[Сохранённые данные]

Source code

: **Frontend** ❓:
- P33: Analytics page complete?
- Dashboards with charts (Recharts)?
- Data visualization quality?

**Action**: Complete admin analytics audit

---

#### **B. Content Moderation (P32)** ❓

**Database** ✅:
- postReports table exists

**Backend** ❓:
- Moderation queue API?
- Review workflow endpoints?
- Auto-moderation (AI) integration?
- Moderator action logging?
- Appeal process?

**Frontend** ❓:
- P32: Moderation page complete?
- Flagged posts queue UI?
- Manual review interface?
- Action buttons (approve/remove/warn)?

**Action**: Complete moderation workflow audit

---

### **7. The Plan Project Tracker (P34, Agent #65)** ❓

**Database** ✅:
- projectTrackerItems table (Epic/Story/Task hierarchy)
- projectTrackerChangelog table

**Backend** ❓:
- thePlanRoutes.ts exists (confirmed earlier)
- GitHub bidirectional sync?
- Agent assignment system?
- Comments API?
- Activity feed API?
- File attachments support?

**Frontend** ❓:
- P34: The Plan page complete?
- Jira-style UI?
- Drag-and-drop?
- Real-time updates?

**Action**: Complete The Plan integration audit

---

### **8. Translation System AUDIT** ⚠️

## Ваша задача
Выведите нумерованным списком без пустых строк строки данных от строки с «admin analytics audit» до строки с «- Appeal process?», включая обе.

## Ответ
1. **Action**: Complete admin analytics audit
2. ---
3. #### **B. Content Moderation (P32)** ❓
4. **Database** ✅:
5. - postReports table exists
6. **Backend** ❓:
7. - Moderation queue API?
8. - Review workflow endpoints?
9. - Auto-moderation (AI) integration?
10. - Moderator action logging?
11. - Appeal process?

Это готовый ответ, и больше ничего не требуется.